Out With the Old Bookmarks, In with the New Bookmarks

Ah, New Years Day, with a whole year stretched out in front of us as tabula rasa. People mark the occasion differently. Some people jump in the Mon. Some people ride their bikes. Me, I re-organize my Bookmarks in my browser.

This blog's namesake, Vannevar Bush wrote an article, As We May Think in The Atlantic Monthly in July 1945 speculating about where all our technology would take us. He described a machine called the Memex, which was a hyperlinked information system and the conceptual forerunner of the World Wide Web.

Bush connected numerous existing technologies, projected reasonable advances, and described an information system based on "associative indexing", where you could read one article of interest and have connections developed automatically and instantly. He thought that people would mark up significant finds, add comments, and contribute their own thoughts and conculsions. He was Web2.0 before there was Web1.0.
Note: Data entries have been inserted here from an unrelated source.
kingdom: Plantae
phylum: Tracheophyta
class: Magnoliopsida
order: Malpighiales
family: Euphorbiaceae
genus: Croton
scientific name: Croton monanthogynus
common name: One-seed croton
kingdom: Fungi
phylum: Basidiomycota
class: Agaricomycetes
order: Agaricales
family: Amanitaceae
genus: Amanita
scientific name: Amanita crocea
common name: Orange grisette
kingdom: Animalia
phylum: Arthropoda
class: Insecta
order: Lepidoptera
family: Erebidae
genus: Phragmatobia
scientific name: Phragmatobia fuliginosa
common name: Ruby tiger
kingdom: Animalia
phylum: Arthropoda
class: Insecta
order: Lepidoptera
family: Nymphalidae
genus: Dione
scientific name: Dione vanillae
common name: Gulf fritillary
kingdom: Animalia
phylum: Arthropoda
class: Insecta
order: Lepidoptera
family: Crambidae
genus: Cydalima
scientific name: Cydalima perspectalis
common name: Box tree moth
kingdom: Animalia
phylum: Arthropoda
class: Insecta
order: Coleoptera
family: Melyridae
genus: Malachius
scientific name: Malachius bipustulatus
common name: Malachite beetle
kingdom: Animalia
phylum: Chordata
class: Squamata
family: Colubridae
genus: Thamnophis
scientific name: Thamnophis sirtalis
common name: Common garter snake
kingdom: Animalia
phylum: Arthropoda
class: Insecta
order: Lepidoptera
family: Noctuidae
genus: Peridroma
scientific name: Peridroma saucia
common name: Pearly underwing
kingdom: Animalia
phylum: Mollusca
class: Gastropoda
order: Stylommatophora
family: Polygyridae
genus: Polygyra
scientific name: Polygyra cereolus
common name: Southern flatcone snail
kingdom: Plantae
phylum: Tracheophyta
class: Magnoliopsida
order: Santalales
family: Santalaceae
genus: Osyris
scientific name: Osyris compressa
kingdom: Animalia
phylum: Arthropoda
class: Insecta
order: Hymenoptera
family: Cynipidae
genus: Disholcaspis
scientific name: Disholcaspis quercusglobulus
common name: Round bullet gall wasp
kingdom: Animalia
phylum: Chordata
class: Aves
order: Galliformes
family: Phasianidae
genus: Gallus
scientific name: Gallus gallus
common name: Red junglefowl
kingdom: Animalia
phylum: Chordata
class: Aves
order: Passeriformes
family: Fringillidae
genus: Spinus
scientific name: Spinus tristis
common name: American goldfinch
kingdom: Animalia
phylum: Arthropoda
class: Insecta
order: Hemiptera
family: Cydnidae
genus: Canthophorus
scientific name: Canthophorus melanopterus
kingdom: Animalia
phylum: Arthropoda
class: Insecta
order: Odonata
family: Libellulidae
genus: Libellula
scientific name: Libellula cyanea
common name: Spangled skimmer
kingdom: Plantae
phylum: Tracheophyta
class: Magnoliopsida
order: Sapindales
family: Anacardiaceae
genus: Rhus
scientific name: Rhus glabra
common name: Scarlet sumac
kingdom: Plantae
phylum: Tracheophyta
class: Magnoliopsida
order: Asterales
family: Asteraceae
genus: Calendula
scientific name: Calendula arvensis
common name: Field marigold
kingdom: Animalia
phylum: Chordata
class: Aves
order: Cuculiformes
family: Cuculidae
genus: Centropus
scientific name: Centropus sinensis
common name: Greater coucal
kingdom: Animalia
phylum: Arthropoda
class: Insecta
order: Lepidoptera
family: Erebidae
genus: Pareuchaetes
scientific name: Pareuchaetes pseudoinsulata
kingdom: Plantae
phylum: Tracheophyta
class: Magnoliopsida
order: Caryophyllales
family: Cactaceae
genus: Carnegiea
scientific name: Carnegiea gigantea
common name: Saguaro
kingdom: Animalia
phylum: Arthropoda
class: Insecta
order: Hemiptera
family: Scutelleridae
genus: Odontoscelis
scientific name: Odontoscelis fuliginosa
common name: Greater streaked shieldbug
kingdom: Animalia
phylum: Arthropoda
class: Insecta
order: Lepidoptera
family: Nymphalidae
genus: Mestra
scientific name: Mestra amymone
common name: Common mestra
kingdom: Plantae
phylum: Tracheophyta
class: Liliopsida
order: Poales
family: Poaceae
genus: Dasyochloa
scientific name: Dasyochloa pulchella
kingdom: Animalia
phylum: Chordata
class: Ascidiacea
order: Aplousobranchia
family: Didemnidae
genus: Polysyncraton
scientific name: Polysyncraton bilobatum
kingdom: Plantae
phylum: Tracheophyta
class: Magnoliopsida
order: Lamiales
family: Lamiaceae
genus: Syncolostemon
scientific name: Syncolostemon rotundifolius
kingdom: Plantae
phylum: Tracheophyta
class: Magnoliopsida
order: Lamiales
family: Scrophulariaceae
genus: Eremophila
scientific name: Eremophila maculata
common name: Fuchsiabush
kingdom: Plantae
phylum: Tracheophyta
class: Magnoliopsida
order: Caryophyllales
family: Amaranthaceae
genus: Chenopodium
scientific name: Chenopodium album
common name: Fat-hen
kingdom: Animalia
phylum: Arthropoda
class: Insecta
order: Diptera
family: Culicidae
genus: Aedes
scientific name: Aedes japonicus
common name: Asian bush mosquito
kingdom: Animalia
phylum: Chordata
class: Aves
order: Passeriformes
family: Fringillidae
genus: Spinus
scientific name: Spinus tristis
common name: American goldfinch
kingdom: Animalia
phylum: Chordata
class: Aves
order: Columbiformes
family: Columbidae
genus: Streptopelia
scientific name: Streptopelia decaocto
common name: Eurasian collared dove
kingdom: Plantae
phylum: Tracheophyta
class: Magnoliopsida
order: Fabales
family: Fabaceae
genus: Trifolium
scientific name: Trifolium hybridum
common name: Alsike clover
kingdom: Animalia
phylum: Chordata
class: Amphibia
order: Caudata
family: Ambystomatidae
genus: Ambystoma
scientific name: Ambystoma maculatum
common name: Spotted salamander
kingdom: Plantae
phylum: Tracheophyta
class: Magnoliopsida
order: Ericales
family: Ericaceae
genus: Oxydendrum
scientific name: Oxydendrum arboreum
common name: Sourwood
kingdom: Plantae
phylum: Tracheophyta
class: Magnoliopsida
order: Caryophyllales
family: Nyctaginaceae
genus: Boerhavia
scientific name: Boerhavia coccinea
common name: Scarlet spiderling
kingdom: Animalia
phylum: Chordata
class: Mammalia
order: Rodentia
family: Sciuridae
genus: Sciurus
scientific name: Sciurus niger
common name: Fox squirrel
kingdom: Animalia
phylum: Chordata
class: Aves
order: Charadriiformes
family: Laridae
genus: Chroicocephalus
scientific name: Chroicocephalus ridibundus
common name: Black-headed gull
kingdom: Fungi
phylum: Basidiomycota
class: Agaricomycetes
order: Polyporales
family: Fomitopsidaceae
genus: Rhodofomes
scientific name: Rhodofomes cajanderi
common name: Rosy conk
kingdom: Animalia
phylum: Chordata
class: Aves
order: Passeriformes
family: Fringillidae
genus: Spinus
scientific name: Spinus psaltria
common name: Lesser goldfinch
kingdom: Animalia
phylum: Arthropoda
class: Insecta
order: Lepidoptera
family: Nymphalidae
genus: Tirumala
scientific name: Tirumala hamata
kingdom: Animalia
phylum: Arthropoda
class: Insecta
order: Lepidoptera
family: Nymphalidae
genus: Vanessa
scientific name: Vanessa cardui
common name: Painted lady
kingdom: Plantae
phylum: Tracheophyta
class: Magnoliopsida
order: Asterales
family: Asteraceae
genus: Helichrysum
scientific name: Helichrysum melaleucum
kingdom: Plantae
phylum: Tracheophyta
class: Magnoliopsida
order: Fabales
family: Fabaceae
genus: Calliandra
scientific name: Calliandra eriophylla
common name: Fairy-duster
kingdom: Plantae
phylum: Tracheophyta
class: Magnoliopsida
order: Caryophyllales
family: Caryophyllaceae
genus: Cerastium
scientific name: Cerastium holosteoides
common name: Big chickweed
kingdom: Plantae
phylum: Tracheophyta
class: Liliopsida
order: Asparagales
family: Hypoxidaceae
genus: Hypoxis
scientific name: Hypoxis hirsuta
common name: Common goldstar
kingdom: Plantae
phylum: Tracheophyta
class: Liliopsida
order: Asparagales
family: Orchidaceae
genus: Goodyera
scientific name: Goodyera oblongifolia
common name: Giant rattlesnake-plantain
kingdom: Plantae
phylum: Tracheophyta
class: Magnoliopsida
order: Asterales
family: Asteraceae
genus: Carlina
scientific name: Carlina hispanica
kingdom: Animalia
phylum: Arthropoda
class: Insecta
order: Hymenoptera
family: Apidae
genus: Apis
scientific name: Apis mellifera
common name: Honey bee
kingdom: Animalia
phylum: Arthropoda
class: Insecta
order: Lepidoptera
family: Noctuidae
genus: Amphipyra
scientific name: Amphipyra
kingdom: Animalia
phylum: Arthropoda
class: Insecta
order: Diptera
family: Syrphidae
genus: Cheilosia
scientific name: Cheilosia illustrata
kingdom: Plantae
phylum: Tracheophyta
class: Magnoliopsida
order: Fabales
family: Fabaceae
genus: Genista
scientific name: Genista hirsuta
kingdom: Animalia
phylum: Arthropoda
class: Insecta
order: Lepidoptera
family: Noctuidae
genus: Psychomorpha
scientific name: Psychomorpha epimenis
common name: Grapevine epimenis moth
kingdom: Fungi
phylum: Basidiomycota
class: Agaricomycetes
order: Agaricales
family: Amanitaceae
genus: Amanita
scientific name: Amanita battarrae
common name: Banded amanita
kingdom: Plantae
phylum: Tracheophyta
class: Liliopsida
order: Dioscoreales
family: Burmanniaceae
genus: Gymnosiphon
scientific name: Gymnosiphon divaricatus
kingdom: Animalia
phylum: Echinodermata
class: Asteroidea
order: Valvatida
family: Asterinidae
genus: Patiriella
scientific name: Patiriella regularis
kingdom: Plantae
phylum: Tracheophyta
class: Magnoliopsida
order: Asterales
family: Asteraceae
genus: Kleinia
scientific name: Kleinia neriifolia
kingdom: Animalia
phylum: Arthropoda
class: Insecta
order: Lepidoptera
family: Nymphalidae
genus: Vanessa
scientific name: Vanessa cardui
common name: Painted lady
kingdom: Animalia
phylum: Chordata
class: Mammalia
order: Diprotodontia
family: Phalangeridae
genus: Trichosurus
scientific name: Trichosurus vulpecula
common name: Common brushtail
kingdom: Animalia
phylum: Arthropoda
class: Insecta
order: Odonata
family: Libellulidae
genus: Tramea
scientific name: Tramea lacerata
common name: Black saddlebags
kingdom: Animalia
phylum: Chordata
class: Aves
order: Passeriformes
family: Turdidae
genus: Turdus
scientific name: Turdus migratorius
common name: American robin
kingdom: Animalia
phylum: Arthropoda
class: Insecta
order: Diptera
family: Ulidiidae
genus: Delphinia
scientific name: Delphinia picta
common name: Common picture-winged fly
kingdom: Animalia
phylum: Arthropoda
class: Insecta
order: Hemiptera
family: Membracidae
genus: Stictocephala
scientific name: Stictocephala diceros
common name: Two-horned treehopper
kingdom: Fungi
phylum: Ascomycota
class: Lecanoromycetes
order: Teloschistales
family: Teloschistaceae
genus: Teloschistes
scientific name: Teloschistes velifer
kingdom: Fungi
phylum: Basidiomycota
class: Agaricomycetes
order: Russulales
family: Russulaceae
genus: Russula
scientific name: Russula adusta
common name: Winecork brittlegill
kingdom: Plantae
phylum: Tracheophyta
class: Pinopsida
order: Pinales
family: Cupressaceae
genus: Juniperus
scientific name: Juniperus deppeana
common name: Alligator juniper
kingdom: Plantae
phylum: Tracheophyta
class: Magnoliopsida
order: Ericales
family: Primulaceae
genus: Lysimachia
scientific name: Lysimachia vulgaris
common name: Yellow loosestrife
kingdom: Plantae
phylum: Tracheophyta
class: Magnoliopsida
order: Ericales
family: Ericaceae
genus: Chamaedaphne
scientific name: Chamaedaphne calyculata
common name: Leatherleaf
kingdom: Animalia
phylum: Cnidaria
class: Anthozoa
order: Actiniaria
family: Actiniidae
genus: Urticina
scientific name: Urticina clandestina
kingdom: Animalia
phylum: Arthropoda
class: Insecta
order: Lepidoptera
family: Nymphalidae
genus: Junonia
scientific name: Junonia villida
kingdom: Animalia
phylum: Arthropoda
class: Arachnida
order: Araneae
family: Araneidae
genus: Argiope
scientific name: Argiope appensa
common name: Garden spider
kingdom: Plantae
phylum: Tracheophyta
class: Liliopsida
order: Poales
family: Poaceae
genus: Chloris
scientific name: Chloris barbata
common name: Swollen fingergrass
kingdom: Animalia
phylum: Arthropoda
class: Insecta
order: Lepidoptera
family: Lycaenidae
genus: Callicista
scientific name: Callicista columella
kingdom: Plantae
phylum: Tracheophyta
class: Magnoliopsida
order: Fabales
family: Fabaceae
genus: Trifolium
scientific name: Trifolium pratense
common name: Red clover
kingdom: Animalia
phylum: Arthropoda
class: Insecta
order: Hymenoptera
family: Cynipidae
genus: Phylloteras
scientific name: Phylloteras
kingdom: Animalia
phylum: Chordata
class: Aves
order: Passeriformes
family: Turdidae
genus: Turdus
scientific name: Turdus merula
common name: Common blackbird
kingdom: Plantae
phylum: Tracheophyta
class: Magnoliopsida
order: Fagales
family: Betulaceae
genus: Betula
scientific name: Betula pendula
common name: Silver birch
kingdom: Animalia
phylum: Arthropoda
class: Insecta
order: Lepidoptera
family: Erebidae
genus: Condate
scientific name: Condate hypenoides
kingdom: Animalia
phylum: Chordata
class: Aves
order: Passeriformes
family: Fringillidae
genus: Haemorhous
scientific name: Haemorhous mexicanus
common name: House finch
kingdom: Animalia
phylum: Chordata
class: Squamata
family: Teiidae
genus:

Vannevar Bush predicted that the "trails" between these documents would be significant, and would be recorded and retrievable by the device. Speaking of mankind, Bush wrote:
He has built a civilization so complex that he needs to mechanize his records more fully if he is to push his experiment to its logical conclusion and not merely become bogged down part way there by overtaxing his limited memory. His excursions may be more enjoyable if he can reacquire the privilege of forgetting the manifold things he does not need to have immediately at hand, with some assurance that he can find them again if they prove important.

Bush said that the record of trails might be passed down from as an inheritance, and I found that to be a significant notion. So I categorize my bookmarks by year and topic. Each year I start a new set of bookmarks, moving the previous year's folders into a "2008" meta-folder. Each new computer I've moved through gets the previous bookmarks. It's a reading list of where I've been. I don't know that it'll be of any value, but if might be interesting and it's certainly not expensive to maintain.

Bush wasn't right about everything. His memex, for instance, was an optical rather than a digital repository, and the record was stored locally rather than on a network. His words provide rich evidence of the gender and class assumptions of a patrician society. But He described the web in 1945, and described it as part of the hope of mankind, and he came out of the war mentality with positive hope for the future. A man could do worse. Few have done better.

So today, I lift a grateful thought to Vannevar Bush and start a set of bookmark folders based on year and topic - 2009 Me, 2009 kids, 2009 news, 2009 blogs, 2009 web design, 2009 programming, 2009 aviation, 2009 Pittsburgh, 2009 bike trips, etc - and start populating a new record of this year's resources.